A REVIEW of primary education in parts of Carmarthenshire, which could lead to the closure of two schools, is going out to consultation.
Council chiefs have stressed that no closure decisions have been taken and that everybody’s opinions counted.
The areas in question are Mynyddygarreg and Gwenllian, near Kidwelly, and Blaenau and Llandybie, north of Ammanford.
The proposal as it stands is to close Ysgol Mynyddygarreg in 2023 and Ysgol Blaenau in 2024.
If that option were taken forward, both schools would continue operating until then although pupils would be registered to Ysgol Gwenllian and Ysgol Llandybie respectively.
And pupils from all four schools – and other pupils in the area – would benefit from a brand new and larger Ysgol Gwenllian and Ysgol Llandybie.
The council’s Plaid Cymru-Independent executive board voted in favour of a public consultation for a review of education at a meeting on December 21.
Cllr Glynog Davies, executive board member for education and children, was asked by Kidwelly councillor Jeanette Gilasbey to confirm that no decision had been taken about Ysgol Mynyddygarreg.
She also requested that alternative proposals would be looked at, and asked why governing bodies at Ysgol Mynyddygarreg and Ysgol Gwenllian had not been been able to provide their full input, given that they were in the process of moving towards a closer sharing of resources.
Cllr Davies replied: “I can say with hand on heart that no decision has been made regarding the future of Ysgol Mynyddygarreg and Ysgol Gwenllian.
“We are voting to start the process of consultation.”
He added: “Everybody will be able to be part of the process.”
Cllr Davies said council officers had been involved in “informal conversations” with both schools.
Ysgol Mynyddygarreg and Ysgol Blaenau have low pupil numbers – although the former’s were described by Cllr Davies as “consistent” – mixed age classes, budget deficits, and inadequate facilities.
Other executive board members were keen to stress the consultation phase of the process rather than any closure decision.

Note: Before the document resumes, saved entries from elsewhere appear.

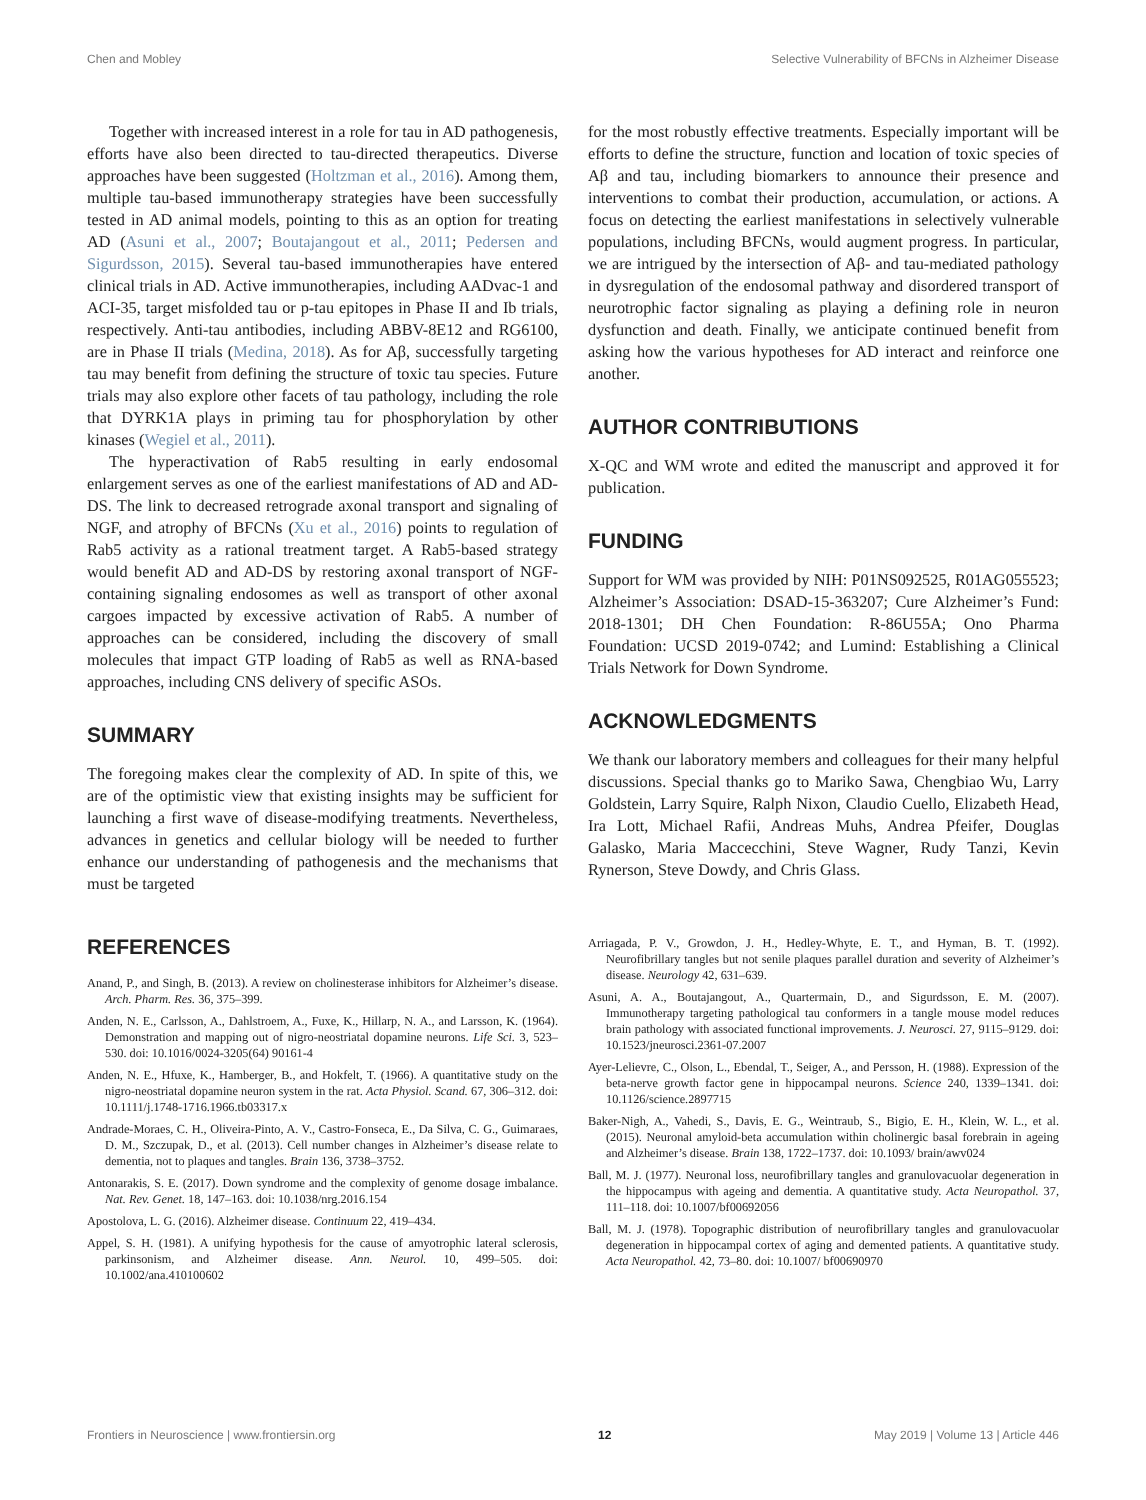Chen and Mobley Selective Vulnerability of BFCNs in Alzheimer Disease
Together with increased interest in a role for tau in AD pathogenesis, efforts have also been directed to tau-directed therapeutics. Diverse approaches have been suggested (Holtzman et al., 2016). Among them, multiple tau-based immunotherapy strategies have been successfully tested in AD animal models, pointing to this as an option for treating AD (Asuni et al., 2007; Boutajangout et al., 2011; Pedersen and Sigurdsson, 2015). Several tau-based immunotherapies have entered clinical trials in AD. Active immunotherapies, including AADvac-1 and ACI-35, target misfolded tau or p-tau epitopes in Phase II and Ib trials, respectively. Anti-tau antibodies, including ABBV-8E12 and RG6100, are in Phase II trials (Medina, 2018). As for Aβ, successfully targeting tau may benefit from defining the structure of toxic tau species. Future trials may also explore other facets of tau pathology, including the role that DYRK1A plays in priming tau for phosphorylation by other kinases (Wegiel et al., 2011).
The hyperactivation of Rab5 resulting in early endosomal enlargement serves as one of the earliest manifestations of AD and AD-DS. The link to decreased retrograde axonal transport and signaling of NGF, and atrophy of BFCNs (Xu et al., 2016) points to regulation of Rab5 activity as a rational treatment target. A Rab5-based strategy would benefit AD and AD-DS by restoring axonal transport of NGF-containing signaling endosomes as well as transport of other axonal cargoes impacted by excessive activation of Rab5. A number of approaches can be considered, including the discovery of small molecules that impact GTP loading of Rab5 as well as RNA-based approaches, including CNS delivery of specific ASOs.
SUMMARY
The foregoing makes clear the complexity of AD. In spite of this, we are of the optimistic view that existing insights may be sufficient for launching a first wave of disease-modifying treatments. Nevertheless, advances in genetics and cellular biology will be needed to further enhance our understanding of pathogenesis and the mechanisms that must be targeted
for the most robustly effective treatments. Especially important will be efforts to define the structure, function and location of toxic species of Aβ and tau, including biomarkers to announce their presence and interventions to combat their production, accumulation, or actions. A focus on detecting the earliest manifestations in selectively vulnerable populations, including BFCNs, would augment progress. In particular, we are intrigued by the intersection of Aβ- and tau-mediated pathology in dysregulation of the endosomal pathway and disordered transport of neurotrophic factor signaling as playing a defining role in neuron dysfunction and death. Finally, we anticipate continued benefit from asking how the various hypotheses for AD interact and reinforce one another.
AUTHOR CONTRIBUTIONS
X-QC and WM wrote and edited the manuscript and approved it for publication.
FUNDING
Support for WM was provided by NIH: P01NS092525, R01AG055523; Alzheimer’s Association: DSAD-15-363207; Cure Alzheimer’s Fund: 2018-1301; DH Chen Foundation: R-86U55A; Ono Pharma Foundation: UCSD 2019-0742; and Lumind: Establishing a Clinical Trials Network for Down Syndrome.
ACKNOWLEDGMENTS
We thank our laboratory members and colleagues for their many helpful discussions. Special thanks go to Mariko Sawa, Chengbiao Wu, Larry Goldstein, Larry Squire, Ralph Nixon, Claudio Cuello, Elizabeth Head, Ira Lott, Michael Rafii, Andreas Muhs, Andrea Pfeifer, Douglas Galasko, Maria Maccecchini, Steve Wagner, Rudy Tanzi, Kevin Rynerson, Steve Dowdy, and Chris Glass.
REFERENCES
Anand, P., and Singh, B. (2013). A review on cholinesterase inhibitors for Alzheimer’s disease. Arch. Pharm. Res. 36, 375–399.
Anden, N. E., Carlsson, A., Dahlstroem, A., Fuxe, K., Hillarp, N. A., and Larsson, K. (1964). Demonstration and mapping out of nigro-neostriatal dopamine neurons. Life Sci. 3, 523–530. doi: 10.1016/0024-3205(64) 90161-4
Anden, N. E., Hfuxe, K., Hamberger, B., and Hokfelt, T. (1966). A quantitative study on the nigro-neostriatal dopamine neuron system in the rat. Acta Physiol. Scand. 67, 306–312. doi: 10.1111/j.1748-1716.1966.tb03317.x
Andrade-Moraes, C. H., Oliveira-Pinto, A. V., Castro-Fonseca, E., Da Silva, C. G., Guimaraes, D. M., Szczupak, D., et al. (2013). Cell number changes in Alzheimer’s disease relate to dementia, not to plaques and tangles. Brain 136, 3738–3752.
Antonarakis, S. E. (2017). Down syndrome and the complexity of genome dosage imbalance. Nat. Rev. Genet. 18, 147–163. doi: 10.1038/nrg.2016.154
Apostolova, L. G. (2016). Alzheimer disease. Continuum 22, 419–434.
Appel, S. H. (1981). A unifying hypothesis for the cause of amyotrophic lateral sclerosis, parkinsonism, and Alzheimer disease. Ann. Neurol. 10, 499–505. doi: 10.1002/ana.410100602
Arriagada, P. V., Growdon, J. H., Hedley-Whyte, E. T., and Hyman, B. T. (1992). Neurofibrillary tangles but not senile plaques parallel duration and severity of Alzheimer’s disease. Neurology 42, 631–639.
Asuni, A. A., Boutajangout, A., Quartermain, D., and Sigurdsson, E. M. (2007). Immunotherapy targeting pathological tau conformers in a tangle mouse model reduces brain pathology with associated functional improvements. J. Neurosci. 27, 9115–9129. doi: 10.1523/jneurosci.2361-07.2007
Ayer-Lelievre, C., Olson, L., Ebendal, T., Seiger, A., and Persson, H. (1988). Expression of the beta-nerve growth factor gene in hippocampal neurons. Science 240, 1339–1341. doi: 10.1126/science.2897715
Baker-Nigh, A., Vahedi, S., Davis, E. G., Weintraub, S., Bigio, E. H., Klein, W. L., et al. (2015). Neuronal amyloid-beta accumulation within cholinergic basal forebrain in ageing and Alzheimer’s disease. Brain 138, 1722–1737. doi: 10.1093/ brain/awv024
Ball, M. J. (1977). Neuronal loss, neurofibrillary tangles and granulovacuolar degeneration in the hippocampus with ageing and dementia. A quantitative study. Acta Neuropathol. 37, 111–118. doi: 10.1007/bf00692056
Ball, M. J. (1978). Topographic distribution of neurofibrillary tangles and granulovacuolar degeneration in hippocampal cortex of aging and demented patients. A quantitative study. Acta Neuropathol. 42, 73–80. doi: 10.1007/ bf00690970
Frontiers in Neuroscience | www.frontiersin.org 12 May 2019 | Volume 13 | Article 446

Cllr Cefin Campbell said: “I know there are cynics out there who are going to suggest that the decision has already been made. I would like to confirm that this is not true.”
A six-week consultation will get underway in the new year, with a report then brought before the executive board for consideration.
At the same meeting, the executive board approved recommendations to:
– Publish a statutory notice to relocate Ysgol Heol Goffa, Llanelli, to a new-build site just under four miles away and increase its capacity from 75 to 120 pupils. Any objections will be reported back to the authority, with full council to determine the proposal at a later date.
– Consult the public on a proposal to remodel behaviour support services at Ysgol Rhydygors special school, Carmarthen. This in turn would lead to the school becoming a pupil referral unit, with more opportunities for learners to link up with mainstream schools, although this process would be done separately to the behaviour support remodelling.
– Formally change the age range of Swansea Valley Primary School from four to 11 to three to 11.
– Shorten the internal school organisation decision-making and determination process, subject to approval by full council, due to delays caused by the coronavirus pandemic.
Cllr Jane Tremlett said Ysgol Rhydygors pupils had historically stayed there until leaving school, and that there was a “stigma” to this exclusion from mainstream learning.
Meanwhile, council leader Emlyn Dole said he had always received a warm welcome at Ysgol Heol Goffa, adding that “exceptional work” took place in circumstances which were “less than perfect in terms of facilities”.